Very sad, but at enterprise level there are not many choices when it comes to opensource software.
A lot of people suggested moving away from rhel and rhel based… I did not listen and now…
Alma and Rocky Linux both said it's not a change that will dramatically impact them. They'll have to adapt the existing workflows but they'll both continue.
It's not closed source technically, but it is a little suspect at the very least. It's not violating GPL, but we should be striving for better than the bare minimum.
Debian has always had a primary focus on being open source and adhering to good open source principles. It's a rare trait in the modern Linux ecosystem sadly, with so many corporate distros just trying to make a buck. Arch seems pretty good about open principles as well. I'm always going to stick to community-powered distros over ones backed by corporations and I suggest everyone who cares about FOSS do the same.
systemd is one of the best things that has happened with linux. Instead of random shell scripts that work differently on each distro, now you have a single ini conf file for your service that configures automatic restarts, sandboxing and activation in a easy to use way.
It's not going to have a direct material effect, but it's going to affect perception. There are already people cautious about corporate influence on Linux, and a Linux distro getting closed like this is going to be seen negatively. While Fedora and RedHat are separate entities, they're close enough for one's perception to rub off on the other.
As I understand the situation Red Hat will just release the sources on centos.org. Much fuss about a domain change. They'll still comply with the GPL. Nothing is going closed source.
This is especially painful since it means you can't easily use any RHEL downstream distros like Alma or Rocky for testing or build servers for RHEL anymore. I suspect this will lead to even worse third party software support to complement RHEL's tiny selection of available packages.
However, the open-source developer GloriousEggroll mentions that the developer subscription to RHEL is free. So, access to RHEL source code is still possible but inconvenient?
Just want to to note here the Developer subscription is completely free and still allows access to RHEL and its source code if you want exact package sources. CentOS stream basically serves as a RHEL upstream so I understand this change. It may seem confusing for some people.

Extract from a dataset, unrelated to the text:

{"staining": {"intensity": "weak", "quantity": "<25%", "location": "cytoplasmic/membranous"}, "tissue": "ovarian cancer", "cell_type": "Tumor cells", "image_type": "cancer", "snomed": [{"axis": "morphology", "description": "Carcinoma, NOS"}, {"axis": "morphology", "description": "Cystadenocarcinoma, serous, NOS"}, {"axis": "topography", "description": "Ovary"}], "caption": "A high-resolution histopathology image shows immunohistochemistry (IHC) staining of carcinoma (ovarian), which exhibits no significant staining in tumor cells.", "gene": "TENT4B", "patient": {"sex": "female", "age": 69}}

What does this have to do with fedora? Fedora is actively supported by redhat I doubt you're going to see any changes with this. This really only affects redhat alternate distros like rocky.
Red Hat can't go closed source since the source they're distributing is released under the GPL. They're required to distribute code to anyone they distribute binaries to, and they can't stop anyone who has their code from redistributing it.
You are correct. They can however stop doing business with whoever is distributing their source, which makes getting new versions of the source harder.
This is what the dude selling „hardened“ versions of Linux is doing. Can’t remember the name and I don’t care to give him advertisement anyway, but he simply stops selling you new versions if you distribute old ones.
There's a discussion about this on lwn (relevant part starting around this comment). My understanding is like @fayo said: you can pull this "trick" of releasing their source code, but only once (assuming they catch you).
I knew we were in for something like this when the Red Hat first became REHL. Even avoided Amazon Linux due to the lineage. But I have to admit that it took longer than I though it would.